● Exercise objective
Below are the records. State how many of their lines contain "front", with nothing else.

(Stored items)

══════════

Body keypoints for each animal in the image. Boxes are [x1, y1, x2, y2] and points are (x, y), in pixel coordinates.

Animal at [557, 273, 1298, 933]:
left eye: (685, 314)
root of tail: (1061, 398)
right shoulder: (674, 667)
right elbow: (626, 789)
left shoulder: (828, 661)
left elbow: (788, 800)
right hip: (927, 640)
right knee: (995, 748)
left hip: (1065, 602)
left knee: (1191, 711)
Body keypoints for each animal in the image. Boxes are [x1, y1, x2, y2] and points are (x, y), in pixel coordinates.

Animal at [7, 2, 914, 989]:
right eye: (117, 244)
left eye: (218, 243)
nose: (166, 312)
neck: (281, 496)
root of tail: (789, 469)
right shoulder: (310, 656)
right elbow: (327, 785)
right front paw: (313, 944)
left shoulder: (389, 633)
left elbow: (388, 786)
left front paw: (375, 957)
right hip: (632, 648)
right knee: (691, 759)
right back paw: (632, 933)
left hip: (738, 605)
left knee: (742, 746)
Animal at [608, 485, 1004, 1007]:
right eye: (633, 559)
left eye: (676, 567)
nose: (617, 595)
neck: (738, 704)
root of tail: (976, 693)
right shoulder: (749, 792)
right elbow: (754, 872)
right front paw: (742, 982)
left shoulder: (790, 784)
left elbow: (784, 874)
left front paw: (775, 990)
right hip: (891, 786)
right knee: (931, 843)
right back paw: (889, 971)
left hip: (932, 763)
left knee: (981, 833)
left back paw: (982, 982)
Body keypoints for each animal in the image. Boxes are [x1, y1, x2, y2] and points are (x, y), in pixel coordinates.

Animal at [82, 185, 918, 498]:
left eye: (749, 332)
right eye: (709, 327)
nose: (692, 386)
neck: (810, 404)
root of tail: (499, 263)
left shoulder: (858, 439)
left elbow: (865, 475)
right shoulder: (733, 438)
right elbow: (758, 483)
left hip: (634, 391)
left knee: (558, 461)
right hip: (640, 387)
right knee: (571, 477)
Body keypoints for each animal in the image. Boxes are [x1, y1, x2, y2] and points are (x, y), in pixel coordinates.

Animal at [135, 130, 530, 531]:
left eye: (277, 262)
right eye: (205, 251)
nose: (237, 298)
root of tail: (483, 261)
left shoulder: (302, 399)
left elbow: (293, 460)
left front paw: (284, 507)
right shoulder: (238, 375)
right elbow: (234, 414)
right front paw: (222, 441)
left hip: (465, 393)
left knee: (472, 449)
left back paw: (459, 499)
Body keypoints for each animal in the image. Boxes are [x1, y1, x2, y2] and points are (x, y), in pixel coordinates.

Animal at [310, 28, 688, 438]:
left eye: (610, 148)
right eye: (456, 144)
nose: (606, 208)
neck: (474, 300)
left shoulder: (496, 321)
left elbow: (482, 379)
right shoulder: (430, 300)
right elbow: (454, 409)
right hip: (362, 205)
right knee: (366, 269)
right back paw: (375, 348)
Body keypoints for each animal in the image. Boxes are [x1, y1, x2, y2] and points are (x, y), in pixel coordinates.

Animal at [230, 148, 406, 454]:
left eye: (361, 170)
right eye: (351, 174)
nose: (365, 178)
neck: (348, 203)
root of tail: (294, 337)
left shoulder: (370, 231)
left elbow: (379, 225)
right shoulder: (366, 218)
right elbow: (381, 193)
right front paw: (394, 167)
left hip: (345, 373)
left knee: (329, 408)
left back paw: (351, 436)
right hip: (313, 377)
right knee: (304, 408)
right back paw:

══════════

● Answer for the task
7